I have many painful memories to work through, and I need to accept what happened in each one to the point that the memory of it does not cause a panic attack or an outburst of anger, or whatever. That part of the healing isn't easy, and it isn't fast. But I'm already on the path, and I know I'll get there some day. When I do, I won't forget what happened to me, but its affect on my life will be diminished.

The other side of the coin, acting as if it never happened, requires me to study what the proper response is to a given situation. If I catch myself reacting with anger, or panicking, I know I must take a step back and analyze the situation, looking for a new response.
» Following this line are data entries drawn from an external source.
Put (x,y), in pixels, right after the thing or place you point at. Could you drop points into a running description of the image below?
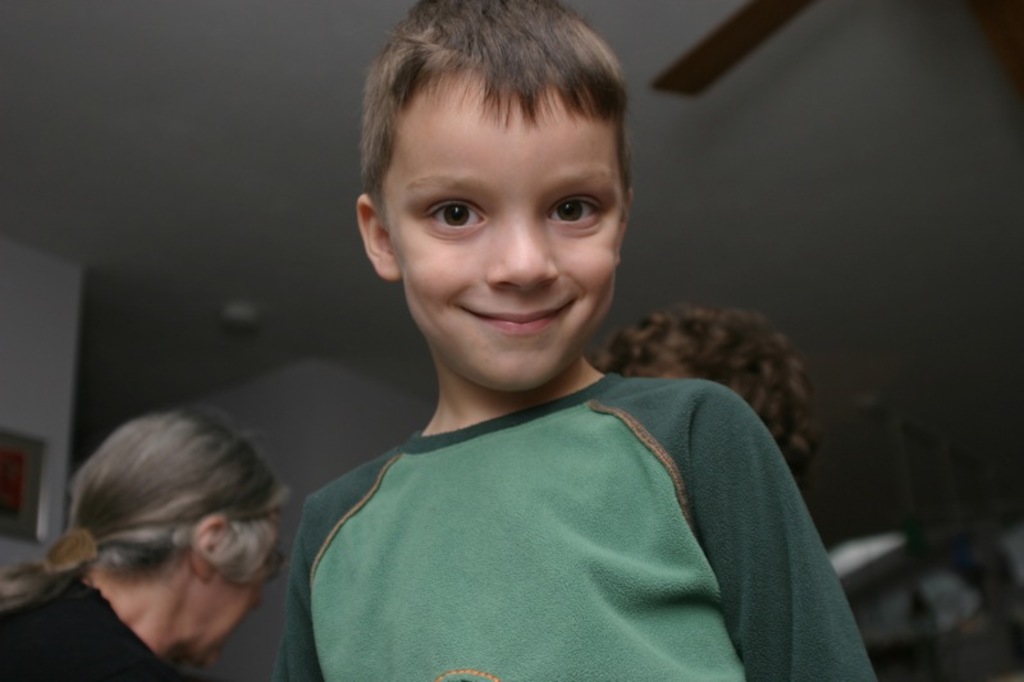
In this picture I can see a boy (516,345) is wearing the t-shirt (524,481), on the left side (82,530) there is a woman (242,564), in the background (337,243) I can see the walls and a roof (405,345). On the right side (769,342) I can see the human hair (710,322).
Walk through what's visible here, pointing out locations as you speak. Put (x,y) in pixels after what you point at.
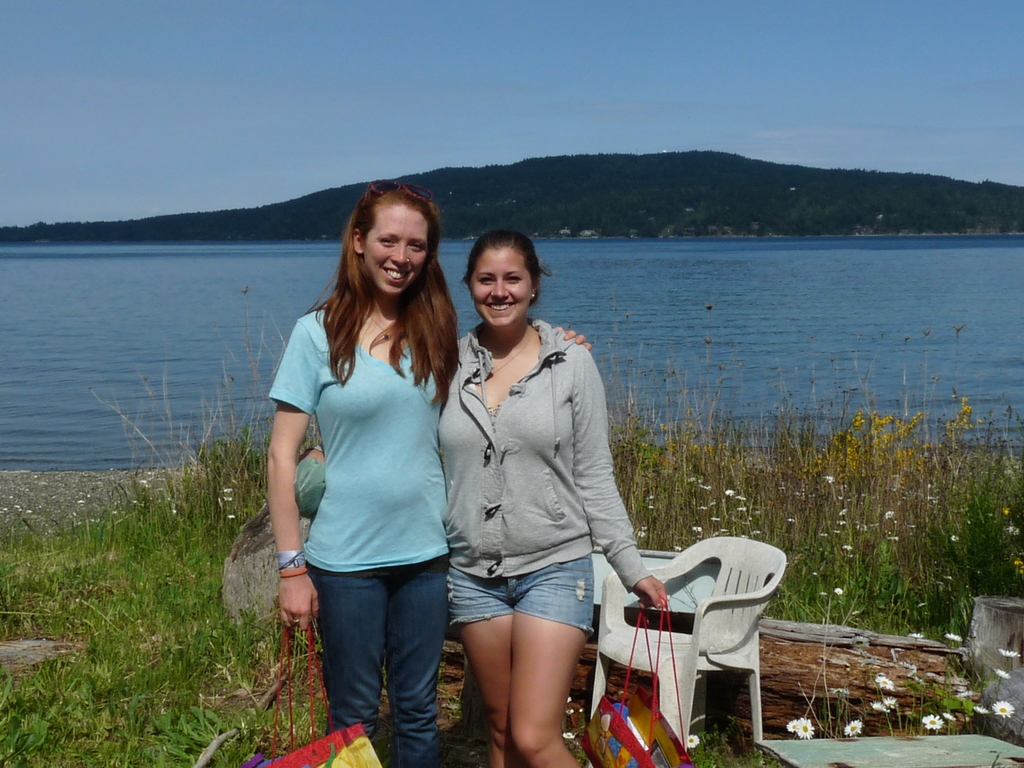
In the image we can see there are women (410,503) who are standing and they are holding bags (663,753) and at the back (659,311) there is river (924,283).
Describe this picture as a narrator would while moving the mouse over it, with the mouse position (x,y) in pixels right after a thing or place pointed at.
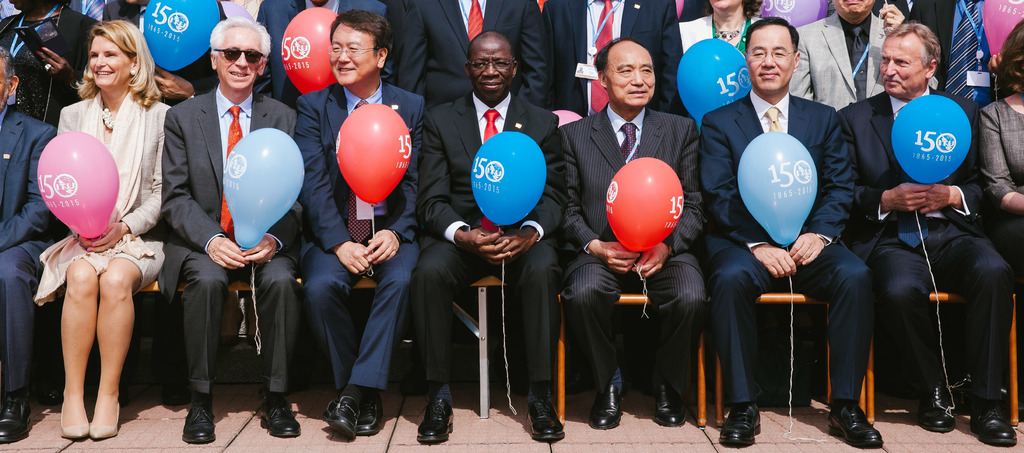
In this picture there are people (436,99), among them few people (581,203) holding balloons (70,167) and we can see ground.
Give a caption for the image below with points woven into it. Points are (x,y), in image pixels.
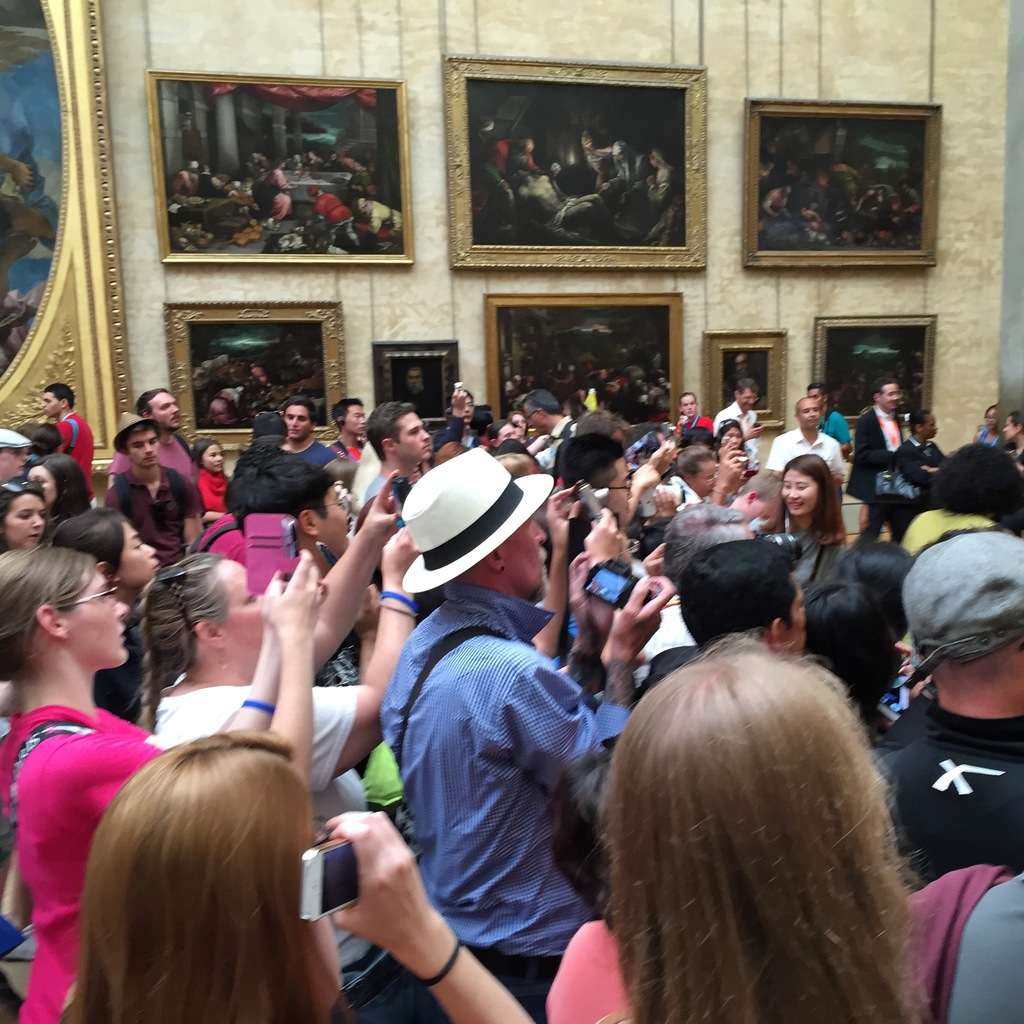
In this image we can see many people (629,732). One person (458,460) is wearing hat (415,516). Some are holding mobiles (396,488). Some are holding cameras (612,587). In the back (595,37) there is a wall (439,90) with photo frames (316,210).
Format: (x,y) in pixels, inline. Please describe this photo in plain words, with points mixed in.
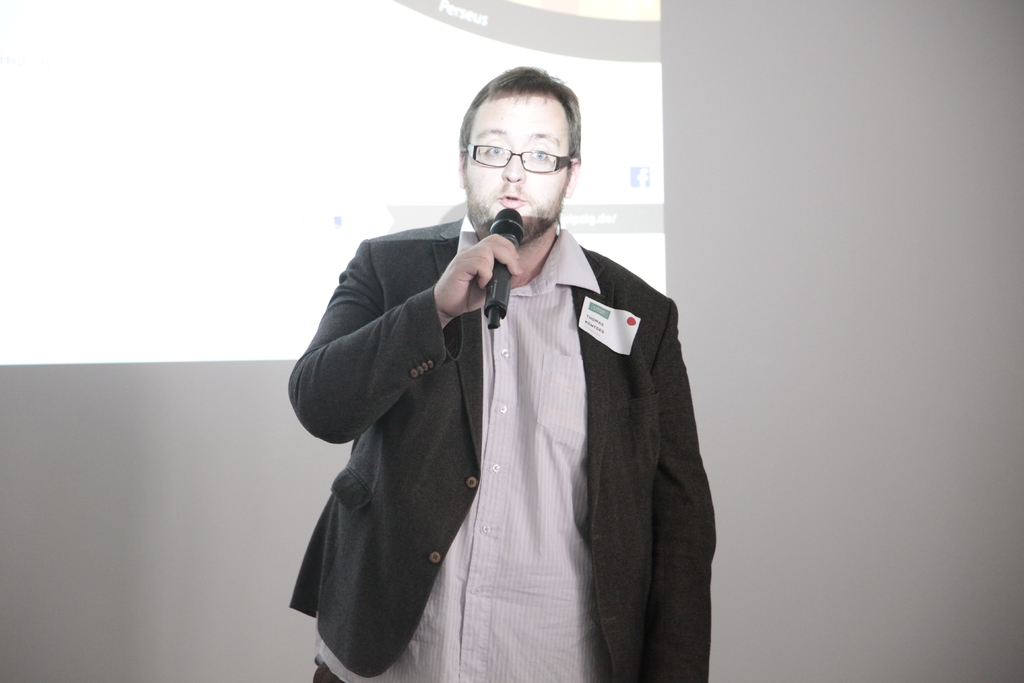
This picture shows a man (459,382) standing and holding a mic (499,264) in his hand (489,252) and speaking. In the background (296,129) there is a projector display screen (299,197) on the wall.
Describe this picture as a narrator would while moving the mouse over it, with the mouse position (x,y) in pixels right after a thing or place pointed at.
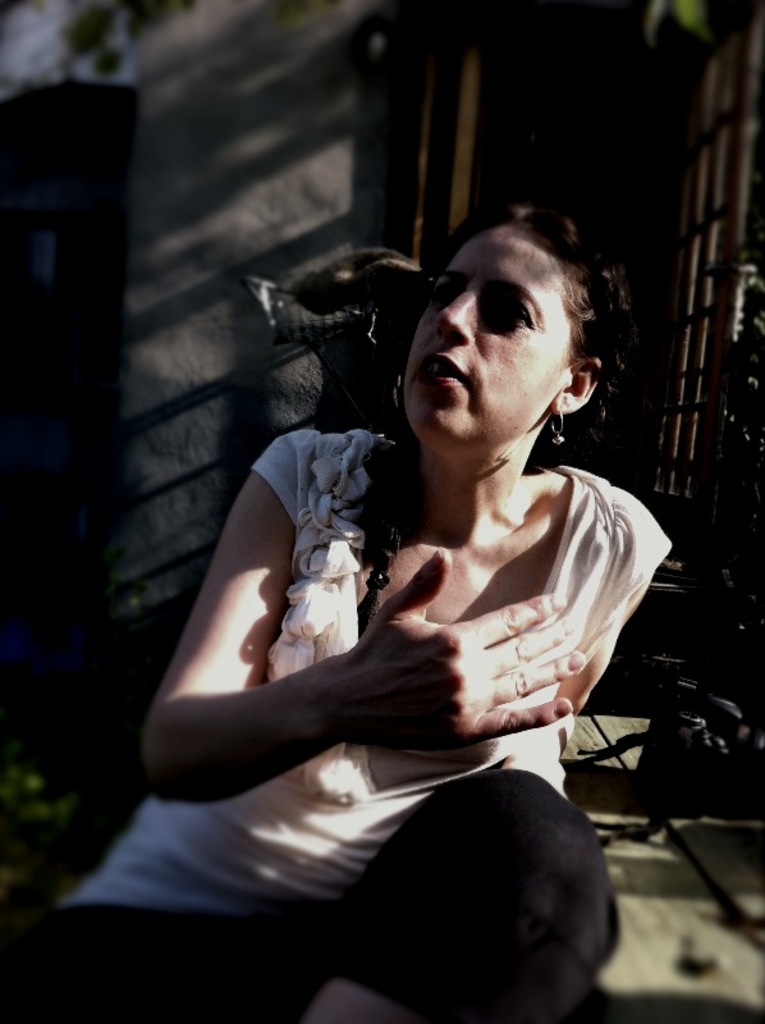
This is image woman (324,867) is sitting on the floor (635,777). Beside her there are shoes (688,755). At the back side (648,414) there is a door (544,141). Beside that there is a wall (222,147).
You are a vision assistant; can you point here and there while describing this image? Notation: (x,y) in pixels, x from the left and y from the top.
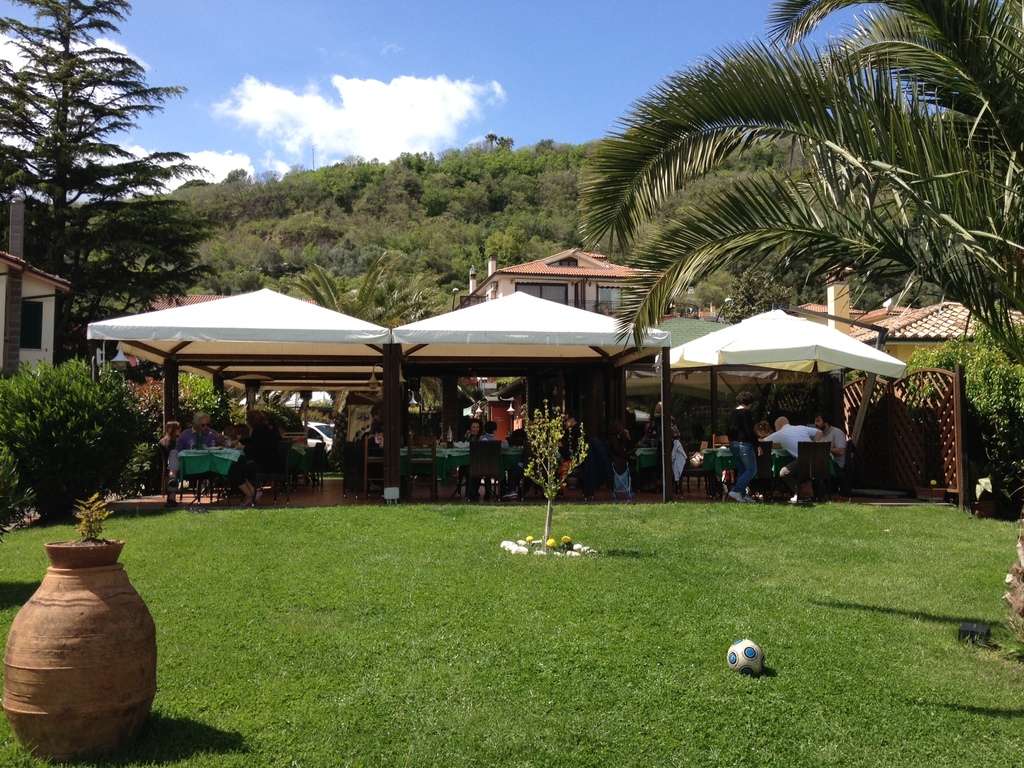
In the picture I can see buildings (506,408), trees (429,396), plant pot (116,674), the grass (544,599), plants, a ball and some other objects (518,550) on the ground (498,659). I can also see people (791,426), chairs (483,471), tables (231,458) and some other objects (279,359). In the background (313,94) I can see trees (361,175) and the sky (347,127).
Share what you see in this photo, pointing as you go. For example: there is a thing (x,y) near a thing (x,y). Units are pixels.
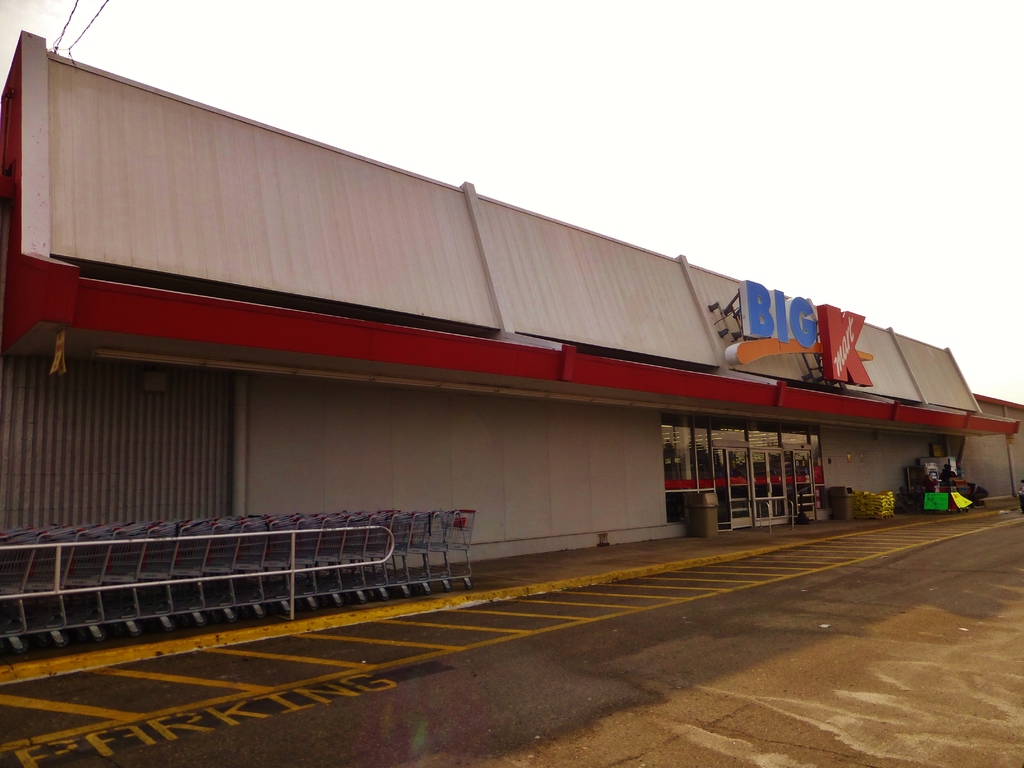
In this image, we can see a store (675,479) with glass doors (762,482) and walls (643,472). Here we can see carts (378,575), rods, dustbins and few objects (866,515). At the bottom (620,660), there is a road (538,672). Background (352,133) we can see the sky (648,163).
It is SO hard to catch myself, and when I do, it is often difficult to take a step back. It's so much easier most of the time to use my physical strength to get my way. Yet I know I should not do this. So I have been studying as much as I can without children present, because I fear I will yell at them, handle them roughly, lose my temper when they refuse to obey, stuff like that. Sounds like the normal fears of a parent. Except I have a quick temper thanks to the abuse I experienced. I have a loud voice which goes right through walls. I'm taller than average, and well built, which makes me intimidating to most men, let alone a five year old child. And, as you said, I don't want to parent with fear.

As to better understanding the mistakes of my parents when I have children of my own, I will say I do not think you would suggest such a thing if I detailed what 'mistakes' my parents made for which I currently suffer. They did make plenty of 'normal' parental mistakes, and I really don't care about those anymore. The things they did for which I can never reconcile, have nothing to do with parenting, except to say they should have protected me from people who would do such things, but instead they were the perpetrators.

There are varying kinds of abuse, and varying levels of abuse. Jesus knows them all, and knows how to comfort us. He cannot change us overnight into someone who was never affected by it, but He can guide us on a path to get there. But it does take time.